◆ WORK ORDER
Among the lines below, tally those that hold "middle". Return the number and nothing more.

◆ PROVIDED MATERIAL
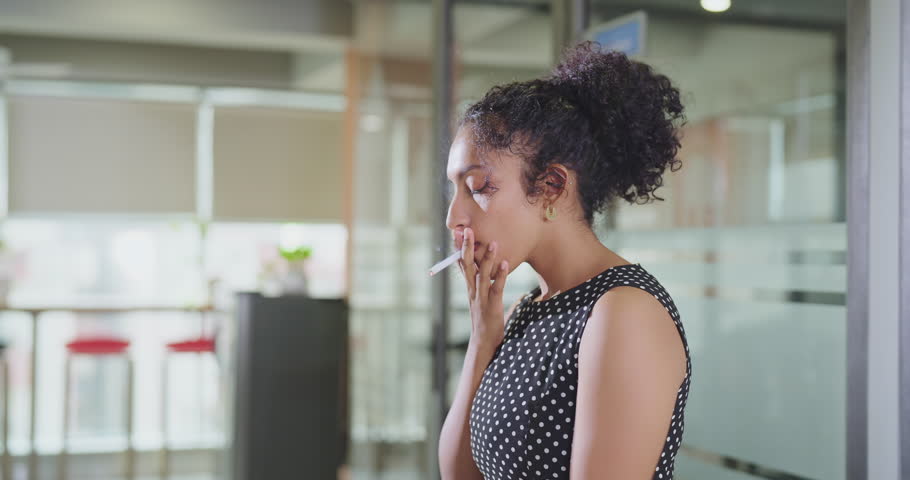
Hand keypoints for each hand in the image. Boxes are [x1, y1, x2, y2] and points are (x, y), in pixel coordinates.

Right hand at [456, 227, 508, 346]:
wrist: (483, 344)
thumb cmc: (486, 323)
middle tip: (467, 229)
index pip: (463, 266)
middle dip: (467, 247)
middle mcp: (473, 291)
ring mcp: (482, 298)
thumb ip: (491, 291)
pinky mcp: (492, 305)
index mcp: (471, 289)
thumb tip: (504, 282)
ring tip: (493, 242)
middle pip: (468, 265)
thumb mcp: (485, 303)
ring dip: (486, 258)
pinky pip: (496, 287)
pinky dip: (500, 275)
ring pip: (482, 274)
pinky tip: (504, 263)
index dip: (460, 250)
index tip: (458, 234)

◆ EXPECTED OUTPUT
4